Excerpted records:
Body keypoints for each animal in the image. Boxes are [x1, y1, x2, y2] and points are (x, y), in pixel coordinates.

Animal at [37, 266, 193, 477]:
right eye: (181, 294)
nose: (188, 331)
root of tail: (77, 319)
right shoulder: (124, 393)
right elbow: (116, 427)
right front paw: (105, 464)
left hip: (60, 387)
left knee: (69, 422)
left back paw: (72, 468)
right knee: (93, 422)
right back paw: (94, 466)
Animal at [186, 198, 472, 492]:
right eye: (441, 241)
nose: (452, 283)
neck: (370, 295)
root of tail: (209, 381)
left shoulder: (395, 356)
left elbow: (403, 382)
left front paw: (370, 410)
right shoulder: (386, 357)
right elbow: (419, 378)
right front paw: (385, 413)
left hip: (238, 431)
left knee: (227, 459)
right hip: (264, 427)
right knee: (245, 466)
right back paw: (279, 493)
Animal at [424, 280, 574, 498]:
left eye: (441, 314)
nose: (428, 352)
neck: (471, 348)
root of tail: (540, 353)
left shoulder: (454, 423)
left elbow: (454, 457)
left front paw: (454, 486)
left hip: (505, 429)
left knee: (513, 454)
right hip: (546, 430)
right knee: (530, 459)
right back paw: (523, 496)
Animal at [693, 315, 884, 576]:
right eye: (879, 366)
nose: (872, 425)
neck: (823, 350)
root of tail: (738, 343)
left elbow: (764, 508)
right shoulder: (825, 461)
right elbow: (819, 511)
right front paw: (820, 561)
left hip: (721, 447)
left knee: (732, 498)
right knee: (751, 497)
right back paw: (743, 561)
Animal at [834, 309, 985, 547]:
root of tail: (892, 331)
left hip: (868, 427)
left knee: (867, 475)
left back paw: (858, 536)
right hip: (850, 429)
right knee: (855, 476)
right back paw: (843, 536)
--
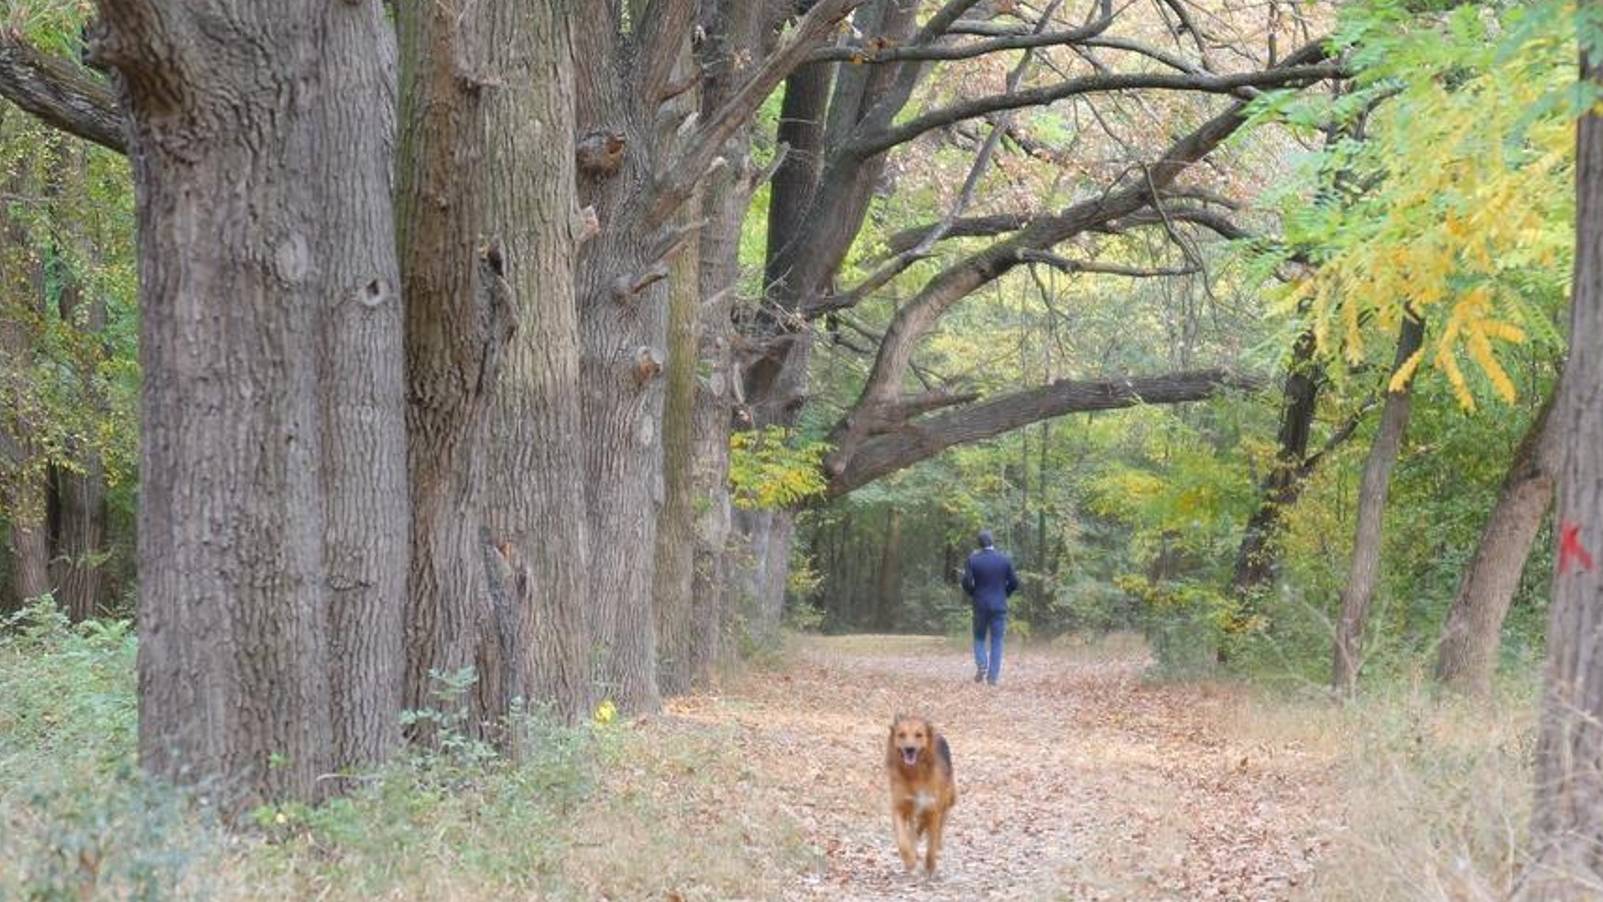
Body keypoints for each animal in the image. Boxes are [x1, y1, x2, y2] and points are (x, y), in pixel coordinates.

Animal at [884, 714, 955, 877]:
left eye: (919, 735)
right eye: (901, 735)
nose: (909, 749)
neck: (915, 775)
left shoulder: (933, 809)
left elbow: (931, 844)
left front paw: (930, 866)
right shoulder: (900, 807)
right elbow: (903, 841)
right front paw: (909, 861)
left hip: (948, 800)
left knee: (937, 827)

Activity: Of the lines above, output exactly those from the line bearing "right back paw: (743, 561)" through the line bearing "right back paw: (843, 536)", inclusive.

Answer box:
right back paw: (743, 561)
Animal at [834, 309, 985, 547]:
root of tail: (892, 331)
left hip: (868, 427)
left knee: (867, 475)
left back paw: (858, 536)
right hip: (850, 429)
right knee: (855, 476)
right back paw: (843, 536)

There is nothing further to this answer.